When the reports first began to appear of a polar vortex swooping down upon south central Texas to wreak havoc and destruction in the form of a historically early freeze, the Head Gardener and I scoffed. In 17 years on my corner of Katy, neither of us can remember the mercury dipping below freezing before December ... and we were unanimous in that. That in itself is as rare as a freeze in November!
'La Marne' rose, Country Girl mum, Salvia 'Henry Duelberg'
But as the forecast dipped lower and then lower again over the course of the week, I confess that we both began to wonder if perhaps we'd been too hasty in our judgment. By mid-day yesterday, models were showing a sustained period - 3 to 6 hours - of temperatures in the 28 to 30 degree range. The HG and I had to make a decision: did we unearth the frost cloth and old sheets from the depths of closets and the garage, then venture forth into the chilly and breezy afternoon to cover those plants which were not only tender, but valued?
Readers, we did not. We sat in our warm and comfy living room, read the latest Darling Dahlias cozy mystery from Susan Wittig Albert and told ourselves that we'd leave the fate of the garden up to Mother Nature. The frost cloth and sheets remained in the closet and garage, and we remained warm and comfy.
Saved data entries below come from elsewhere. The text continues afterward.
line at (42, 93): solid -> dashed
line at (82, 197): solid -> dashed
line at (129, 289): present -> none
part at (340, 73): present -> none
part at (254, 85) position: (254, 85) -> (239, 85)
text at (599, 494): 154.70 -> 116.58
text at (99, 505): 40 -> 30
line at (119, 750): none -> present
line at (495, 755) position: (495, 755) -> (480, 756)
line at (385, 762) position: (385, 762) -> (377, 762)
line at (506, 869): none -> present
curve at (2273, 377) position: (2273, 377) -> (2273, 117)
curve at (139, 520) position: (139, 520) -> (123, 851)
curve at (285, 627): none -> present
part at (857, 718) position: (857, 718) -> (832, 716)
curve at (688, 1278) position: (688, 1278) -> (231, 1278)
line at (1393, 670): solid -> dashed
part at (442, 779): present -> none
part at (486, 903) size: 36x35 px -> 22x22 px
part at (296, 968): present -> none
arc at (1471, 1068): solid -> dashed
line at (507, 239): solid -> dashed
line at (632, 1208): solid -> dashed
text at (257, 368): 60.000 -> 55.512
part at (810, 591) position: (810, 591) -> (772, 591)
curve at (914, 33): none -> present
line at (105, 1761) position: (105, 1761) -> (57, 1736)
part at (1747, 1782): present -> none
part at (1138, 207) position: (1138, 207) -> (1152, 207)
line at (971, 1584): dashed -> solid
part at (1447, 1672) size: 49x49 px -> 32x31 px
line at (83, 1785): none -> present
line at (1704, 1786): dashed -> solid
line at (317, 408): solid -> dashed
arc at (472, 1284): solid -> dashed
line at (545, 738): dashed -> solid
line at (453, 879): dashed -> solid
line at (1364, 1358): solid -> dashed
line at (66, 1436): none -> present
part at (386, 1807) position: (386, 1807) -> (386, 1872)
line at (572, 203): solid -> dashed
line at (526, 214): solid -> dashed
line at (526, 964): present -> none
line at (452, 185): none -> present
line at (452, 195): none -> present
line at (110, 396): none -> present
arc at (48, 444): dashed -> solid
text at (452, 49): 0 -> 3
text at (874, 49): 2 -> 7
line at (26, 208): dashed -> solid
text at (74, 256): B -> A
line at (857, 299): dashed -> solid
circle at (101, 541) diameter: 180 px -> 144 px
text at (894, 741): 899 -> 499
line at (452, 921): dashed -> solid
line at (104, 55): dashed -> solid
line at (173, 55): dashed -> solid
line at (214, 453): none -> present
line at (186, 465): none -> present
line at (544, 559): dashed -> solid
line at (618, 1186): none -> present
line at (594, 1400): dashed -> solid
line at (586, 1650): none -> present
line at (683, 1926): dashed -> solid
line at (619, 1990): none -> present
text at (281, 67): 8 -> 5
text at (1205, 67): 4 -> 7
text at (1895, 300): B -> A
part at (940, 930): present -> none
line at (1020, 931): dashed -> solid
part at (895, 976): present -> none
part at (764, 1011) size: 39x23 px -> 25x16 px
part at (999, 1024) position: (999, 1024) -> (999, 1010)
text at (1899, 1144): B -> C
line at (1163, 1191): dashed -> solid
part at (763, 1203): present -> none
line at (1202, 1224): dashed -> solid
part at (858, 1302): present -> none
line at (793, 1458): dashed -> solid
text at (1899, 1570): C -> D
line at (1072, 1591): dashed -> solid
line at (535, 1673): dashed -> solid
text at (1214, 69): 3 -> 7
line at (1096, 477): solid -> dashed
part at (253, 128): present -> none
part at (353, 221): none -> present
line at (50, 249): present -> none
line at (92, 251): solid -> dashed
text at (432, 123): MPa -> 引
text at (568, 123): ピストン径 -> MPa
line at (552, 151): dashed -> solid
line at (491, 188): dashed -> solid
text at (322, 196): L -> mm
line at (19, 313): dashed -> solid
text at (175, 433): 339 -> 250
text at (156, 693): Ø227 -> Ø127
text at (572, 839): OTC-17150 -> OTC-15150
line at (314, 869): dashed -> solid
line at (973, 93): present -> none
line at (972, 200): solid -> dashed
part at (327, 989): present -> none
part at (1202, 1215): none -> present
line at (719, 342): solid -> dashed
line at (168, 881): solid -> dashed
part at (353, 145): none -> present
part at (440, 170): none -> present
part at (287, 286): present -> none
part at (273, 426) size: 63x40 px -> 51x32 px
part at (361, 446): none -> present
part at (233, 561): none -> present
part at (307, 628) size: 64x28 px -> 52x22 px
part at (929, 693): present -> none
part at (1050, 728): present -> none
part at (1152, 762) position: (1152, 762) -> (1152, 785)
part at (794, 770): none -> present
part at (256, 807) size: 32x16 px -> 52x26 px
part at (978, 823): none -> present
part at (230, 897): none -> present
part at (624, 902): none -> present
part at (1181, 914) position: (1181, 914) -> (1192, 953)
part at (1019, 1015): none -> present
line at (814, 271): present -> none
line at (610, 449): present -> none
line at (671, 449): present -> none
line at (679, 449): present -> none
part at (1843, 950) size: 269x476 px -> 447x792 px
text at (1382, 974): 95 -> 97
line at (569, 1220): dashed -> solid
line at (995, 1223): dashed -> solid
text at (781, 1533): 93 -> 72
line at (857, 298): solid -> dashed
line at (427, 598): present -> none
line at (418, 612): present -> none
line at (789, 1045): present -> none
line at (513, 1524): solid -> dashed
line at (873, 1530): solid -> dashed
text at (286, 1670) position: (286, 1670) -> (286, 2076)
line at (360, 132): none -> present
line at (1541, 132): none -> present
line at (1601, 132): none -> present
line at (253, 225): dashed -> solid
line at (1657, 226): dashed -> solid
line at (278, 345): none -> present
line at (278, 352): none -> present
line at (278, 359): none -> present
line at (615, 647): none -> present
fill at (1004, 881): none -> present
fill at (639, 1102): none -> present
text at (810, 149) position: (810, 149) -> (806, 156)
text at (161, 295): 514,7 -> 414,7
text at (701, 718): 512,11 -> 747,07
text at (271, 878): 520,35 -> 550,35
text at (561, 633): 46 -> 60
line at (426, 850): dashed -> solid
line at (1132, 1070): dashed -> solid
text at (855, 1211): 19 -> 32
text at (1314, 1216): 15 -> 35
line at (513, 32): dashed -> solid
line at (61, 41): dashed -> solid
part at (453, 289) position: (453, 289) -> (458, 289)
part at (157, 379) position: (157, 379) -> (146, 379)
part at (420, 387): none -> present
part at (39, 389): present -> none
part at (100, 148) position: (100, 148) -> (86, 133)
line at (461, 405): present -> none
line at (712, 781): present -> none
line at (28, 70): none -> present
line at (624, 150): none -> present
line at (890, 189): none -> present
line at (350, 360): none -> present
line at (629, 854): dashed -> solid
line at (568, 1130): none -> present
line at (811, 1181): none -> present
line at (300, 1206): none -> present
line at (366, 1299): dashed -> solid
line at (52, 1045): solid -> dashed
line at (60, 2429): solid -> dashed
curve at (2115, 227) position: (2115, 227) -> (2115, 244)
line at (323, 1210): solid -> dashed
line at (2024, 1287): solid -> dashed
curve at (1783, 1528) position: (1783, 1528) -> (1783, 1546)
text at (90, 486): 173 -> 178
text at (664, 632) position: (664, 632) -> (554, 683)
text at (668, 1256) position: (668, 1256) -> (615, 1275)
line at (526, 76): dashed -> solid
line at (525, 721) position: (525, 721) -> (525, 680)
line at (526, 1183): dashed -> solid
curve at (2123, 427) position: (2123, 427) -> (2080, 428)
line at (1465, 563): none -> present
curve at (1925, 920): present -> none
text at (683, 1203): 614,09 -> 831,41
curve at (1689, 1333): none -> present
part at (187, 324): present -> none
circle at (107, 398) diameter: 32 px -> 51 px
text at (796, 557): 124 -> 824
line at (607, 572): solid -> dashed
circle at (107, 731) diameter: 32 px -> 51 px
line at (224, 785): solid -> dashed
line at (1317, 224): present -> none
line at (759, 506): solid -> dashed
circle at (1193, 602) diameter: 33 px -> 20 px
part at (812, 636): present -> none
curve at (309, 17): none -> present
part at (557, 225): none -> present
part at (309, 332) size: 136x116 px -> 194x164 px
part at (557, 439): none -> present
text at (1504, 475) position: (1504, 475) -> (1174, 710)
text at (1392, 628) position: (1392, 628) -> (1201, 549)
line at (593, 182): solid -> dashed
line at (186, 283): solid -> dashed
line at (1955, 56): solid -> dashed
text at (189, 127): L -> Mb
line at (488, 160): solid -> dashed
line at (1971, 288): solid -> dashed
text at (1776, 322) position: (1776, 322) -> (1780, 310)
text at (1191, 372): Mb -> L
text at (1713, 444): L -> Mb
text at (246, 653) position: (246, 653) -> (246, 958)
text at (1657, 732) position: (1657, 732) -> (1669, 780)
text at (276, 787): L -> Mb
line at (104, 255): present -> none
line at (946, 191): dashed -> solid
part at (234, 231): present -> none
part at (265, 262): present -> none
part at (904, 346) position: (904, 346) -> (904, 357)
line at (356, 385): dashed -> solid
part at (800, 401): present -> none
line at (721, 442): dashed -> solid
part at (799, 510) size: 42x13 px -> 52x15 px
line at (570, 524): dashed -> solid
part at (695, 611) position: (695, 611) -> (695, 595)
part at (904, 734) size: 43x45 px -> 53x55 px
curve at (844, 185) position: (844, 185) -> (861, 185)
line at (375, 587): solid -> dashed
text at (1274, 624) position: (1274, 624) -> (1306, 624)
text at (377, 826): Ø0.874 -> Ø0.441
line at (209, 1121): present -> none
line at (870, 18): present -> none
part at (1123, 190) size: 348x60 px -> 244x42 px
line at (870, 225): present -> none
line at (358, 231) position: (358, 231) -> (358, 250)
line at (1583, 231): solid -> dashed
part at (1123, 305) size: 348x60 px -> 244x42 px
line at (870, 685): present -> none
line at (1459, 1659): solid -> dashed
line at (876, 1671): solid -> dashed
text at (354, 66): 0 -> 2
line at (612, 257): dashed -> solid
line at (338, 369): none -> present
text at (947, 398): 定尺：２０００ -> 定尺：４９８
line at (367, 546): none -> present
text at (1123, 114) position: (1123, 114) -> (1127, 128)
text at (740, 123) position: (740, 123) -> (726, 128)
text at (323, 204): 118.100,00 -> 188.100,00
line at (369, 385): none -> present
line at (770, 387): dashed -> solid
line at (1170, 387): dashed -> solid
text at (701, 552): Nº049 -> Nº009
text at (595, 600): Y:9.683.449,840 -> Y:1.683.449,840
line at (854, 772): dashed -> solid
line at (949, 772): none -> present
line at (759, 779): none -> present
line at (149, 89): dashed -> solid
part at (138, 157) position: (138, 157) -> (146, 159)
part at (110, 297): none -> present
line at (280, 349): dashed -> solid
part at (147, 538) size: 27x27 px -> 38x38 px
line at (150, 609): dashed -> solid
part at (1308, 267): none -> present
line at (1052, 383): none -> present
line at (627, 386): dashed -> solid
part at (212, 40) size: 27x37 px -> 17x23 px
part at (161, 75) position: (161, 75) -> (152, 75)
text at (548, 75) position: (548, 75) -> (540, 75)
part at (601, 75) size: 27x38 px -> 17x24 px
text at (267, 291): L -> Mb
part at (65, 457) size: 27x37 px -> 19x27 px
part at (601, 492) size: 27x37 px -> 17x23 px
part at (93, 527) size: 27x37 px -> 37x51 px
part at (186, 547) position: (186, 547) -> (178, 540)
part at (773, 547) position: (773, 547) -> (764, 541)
Ribbon Bush, Hypoestes aristata
And we chose well ... The HG's first thought upon waking was to check the temperature. 37 degrees is unseasonably cold but not cold enough to damage most of the plants on my corner of Katy. We haven't gone walkabout yet to survey the garden but when we do, we don't expect to find anything of real concern. We were ready to say goodbye to the coleus, anyway!